I’m sure that Jesus doesn’t have a problem with humans who are both fortunate and successful in life. Humans that become reasonably wealthy and own lots of possessions……….so long as these fruits of life don’t take over their entire existence. Because if they allow that to happen, they will always put their own self-interest and self-indulgence ahead of helping others. And today, that can be a really big issue for humans living in the developed world. Because they are almost “programmed” to want more and more for themselves because of the commercialized world in which they live. And for a small, simple parrot like me, sitting on my wooden perch, it’s all very bemusing.
Turn on commercial radio or television, and every 15 or 20 minutes, there are advertisements. Open up a magazine, and there are loads of glossy, enticing pages telling humans that they can’t live without this or that product. There are humans ringing up and trying to sell things over the phone. Humans come to the front door with products. Turn on the computer, and advertisements leap off the screen, or answer a text on your mobile and get sucked in to a new wave of “must have” products. The human world has all gone a bit crazy.
Human companies and businesses bombard people every day with a never-ending stream of products and services that they supposedly “have to have.” The latest clothes. Shoes “to die for.” Mobile phones boasting the latest cutting-edge technology. Outrageously delicious, burgers, pizzas, drinks, dream holidays, mattresses, solid oak furniture, sporty cars……….
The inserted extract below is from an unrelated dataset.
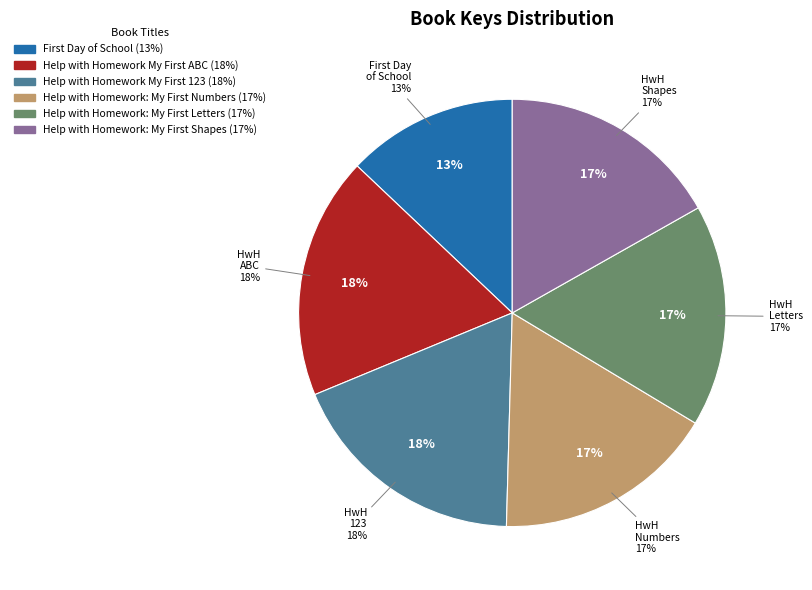

Which category has the smallest portion of the pie?

First Day of School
Virtually every day, humans have to make multiple decisions about whether to go down the road of self-indulgence, or think about the needs of others. And it’s all a very fine balancing act. For example, in UK supermarkets, humans often have to decide about whether to treat themselves to that extra special “something,” or whether to buy an essential item that they can then put into the Food Bank Collection on their way out. And then there’s the other end of the scale. Should someone splash out on a souped-up sports car rather than a conventional model, because it will do their ego and social status no end of good? Even though the extra money spent could have paid for a hundred humans in Africa to have their eyesight restored, or two hundred humans in India to be cured of their Leprosy? Of course, there’s nothing wrong with humans treating themselves to things. Treats are important for morale and well-being. But the danger is when wealth, and possessions, and status all become addictive. So the question for humans is whether it’s important for them to always demand the biggest, the best, the shiniest, the sportiest or the most technically advanced all for themselves? Or is it more important for them to quietly give to charity and to think of others that are less fortunate than themselves because ultimately this will bring them “riches and success” in Heaven?
In Mark chapter 10, verse 25, Jesus says: “It is easier for a camel to go through the eye of a needle than for a rich man to enter the kingdom of God.”
A little while ago, I saw a piece on my owner’s TV about the Venezuelan leader, President Nicolas Maduro. He was filmed tucking in to a wildly extravagant barbeque with his family in Istanbul, Turkey, while back at home, countless thousands of his people were having to leave Venezuela to avoid starvation. Will he eventually get to Heaven, or will a camel and a needle suddenly appear from nowhere and perform an amazing stunt in front of him?
Humans can never serve two religions. They have to choose between the religion of self-indulgent wealth, status and success, and the Christian message of Jesus which focuses on the entire needs of the world. Just imagine how different the human world would be if everyone in a position of power, wealth and authority, dedicated their lives here on Earth for the benefit of others in society! How much hardship, suffering, and despair would instantly disappear from the face of the Earth? And it’s never too late to make a start.
So who’d like the remnants of my succulent chilli?